I recall a time in the not-too-distant past—just over one year ago, say–when being a “war-time president” carried a certain aura of sanctity, lest criticism of the Commander-in-Chief demoralize the troops fighting that “war.” Times have changed along with the administration. Such is the way of politics. But the implication that decisions taken by the Obama administration contributed either to the hatching of the 12/25 plot or to the failure to detect it strikes me as particularly opportunistic. Any alleged failures in the intelligence community were a long time brewing; the idea that bureaucracies as large and sclerotic as those governing intelligence gathering and analysis suddenly took a new direction after January 2009 is absurd. Yet here is former Navy Secretary and 9/11 Commission member John Lehman alleging that:
The president [that would be President Obama, BTW, not Bush] has ignored the 9/11 Commission’s report. This whole idea that we can fix things by jumping higher and faster is ridiculous. The fact is that the system worked just like we said it would work if the president failed to give the Director of National Intelligence the tools he needs: it’s bloated, bureaucratic, layered, and stultified.
The 9/11 Commission report came out in 2004; any failure to “give the Director of National Intelligence the tools he needs” or to fix bureaucratic bloat would have happened on the last watch. If Lehman was aware of intelligence tools that the DNI needed that Obama was withholding, he should have spoken up before this.
Bush Attorney General Michael Mukasey rehearses the usual litany of missed clues that allegedly were clear enough to have detected Abdulmutallab’s plot:
These included Abdulmutallab’s father’s warning to the State Department that his son was being radicalized and had gone to Yemen; the one-way ticket purchased for cash; no luggage; and intercepted communication referring to a plot involving “the Nigerian” in Yemen.
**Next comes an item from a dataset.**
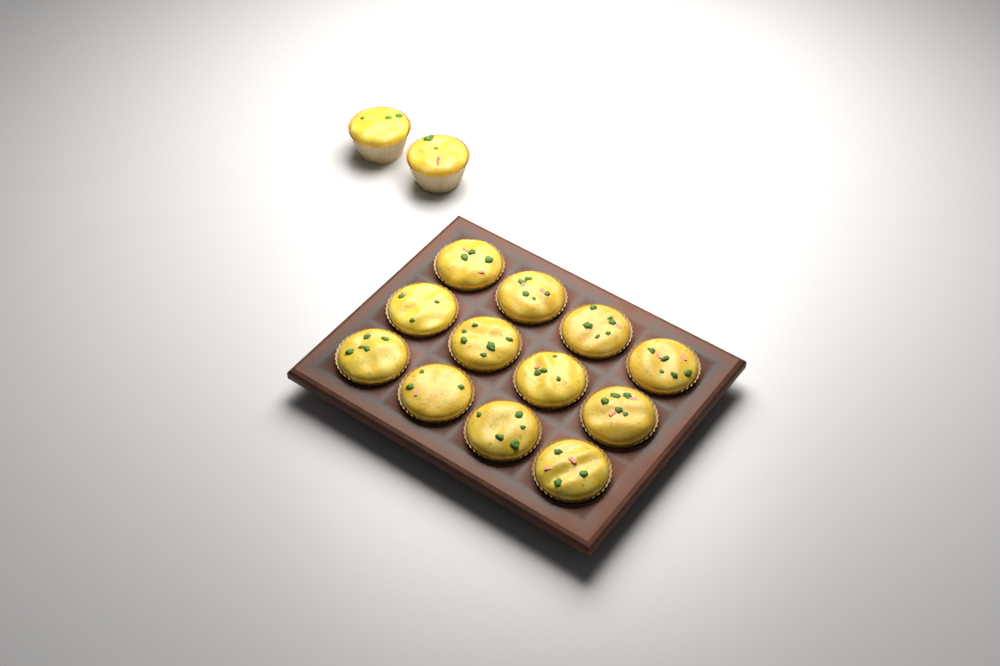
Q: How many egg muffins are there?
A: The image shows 14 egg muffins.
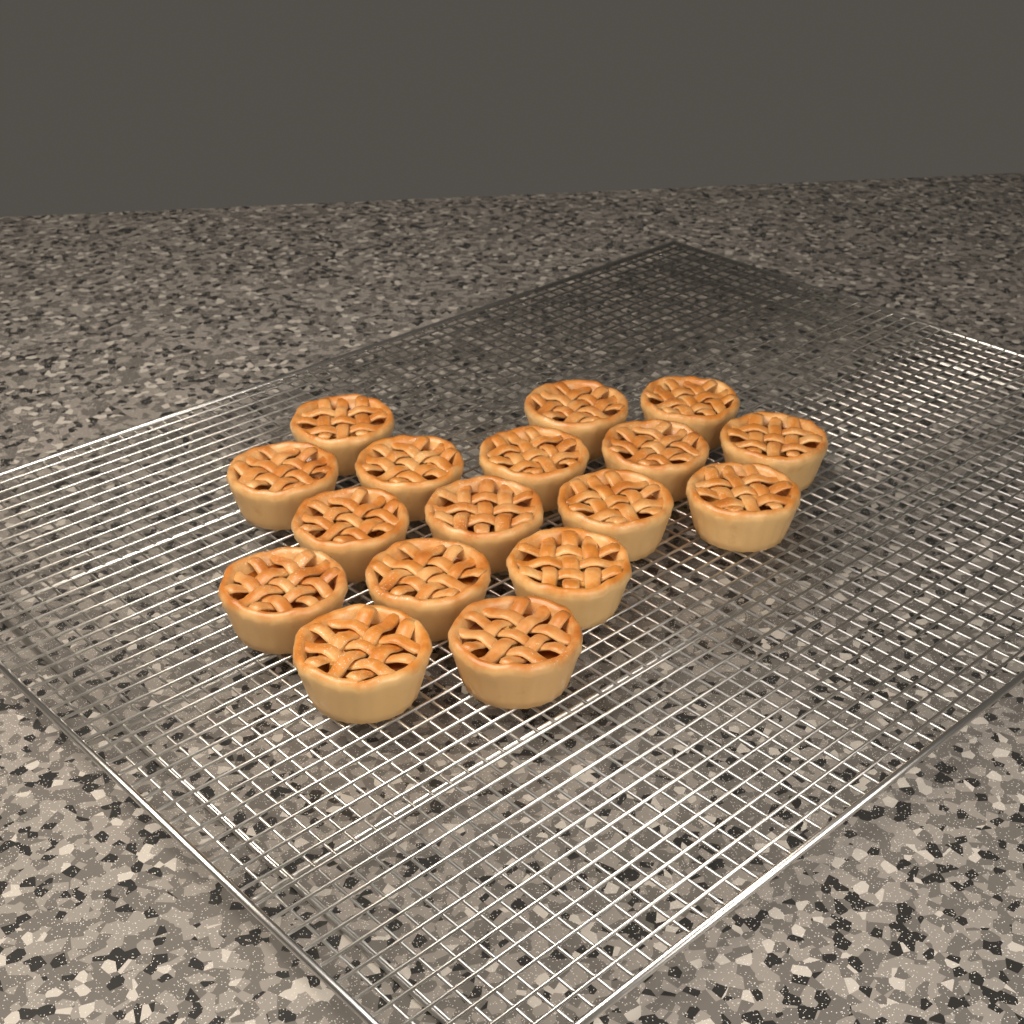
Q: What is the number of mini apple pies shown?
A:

But Mukasey does not explain how Obama’s directives resulted in the “dots” remaining unconnected. Was there suddenly a command to pay less attention to passengers who pay cash for tickets? Even if the prevailing assumption is correct that a perfect intelligence system could put together all nascent terror possibilities and plots out of the millions of points of intelligence gathered every day, the reasons why our current intelligence systems do not live up to that ideal accumulated over the last decade and before, in part thanks to pressures from privacy advocates, to which Bush and his predecessors acceded.
Marc Thiessen claims that Obama’s decision to shut down the CIA’s secret interrogation centers would have “caused another attack,” but for the actions of Abdulmutallab’s fellow passengers. He provides no evidence that we were anywhere close to finding the tracks of the relevant Al Qaeda branch before Obama shut down the program, or that we would have been likely to pick someone up over the last year who would have described or provided leads about the plot. Thiessen is absolutely correct that human intelligence is vital to making sense of signals intelligence, and that the decision to confine the CIA to Army Field Manual interrogation techniques carries a great risk of missed intelligence. But it is purely speculative whether that decision had any bearing on the present case. Surely the build-up of Al Qaeda in Yemen is not just a post-January 2009 phenomenon; officials prior to the current administration apparently missed its significance as well. (The CIA, of course, has not always enjoyed such conservative confidence regarding its War on Terror credentials.)
The battle over whether Obama uses the phrase “war on terror” enough would strike me as silly, except for one massive consequence of the phrase: the rights accorded an interrogation subject. After making a few trivial jabs at other post-12/25 phrases that he deems insufficiently bellicose (such as “no smoking gun”), Michael Mukasey rightly points out that actionable intelligence often has a short shelf life, and cannot wait on a plea bargain. True enough. Giving Abdulmutallab a lawyer in this case strikes me as reckless. But in that vein, given the ephemeral nature of much intelligence, one does wonder whether the detainees who have been held for years in Guantanamo really have much more information to offer anymore.
There are plenty of willing attack dogs currently in government and outside to go after Obama’s policies. It’s disappointing, in my view, that people of Cheney and Mukasey’s stature have taken on that role as well. If the parties in power were reversed, the Republicans would probably denounce the strident second-guessing on the part of past administration members. I would wish that those prior leaders behaved with greater forbearance and respect for the offices that they once occupied, and with recognition that their current occupants are most likely operating in good faith. The ex-administration attack dogs would undoubtedly respond that the fate of the nation depends on their speaking out candidly and without restraint against Obama’s alleged mistakes. But then at the very least they should get their facts straight, such as regarding whether the previous administration spoke out immediately about failed terror attempts. If this is really a fight for our civilization, as conservatives argue, one could hope that we might behave in a more respectful, principled manner, rather than seizing political advantage wherever we can find it.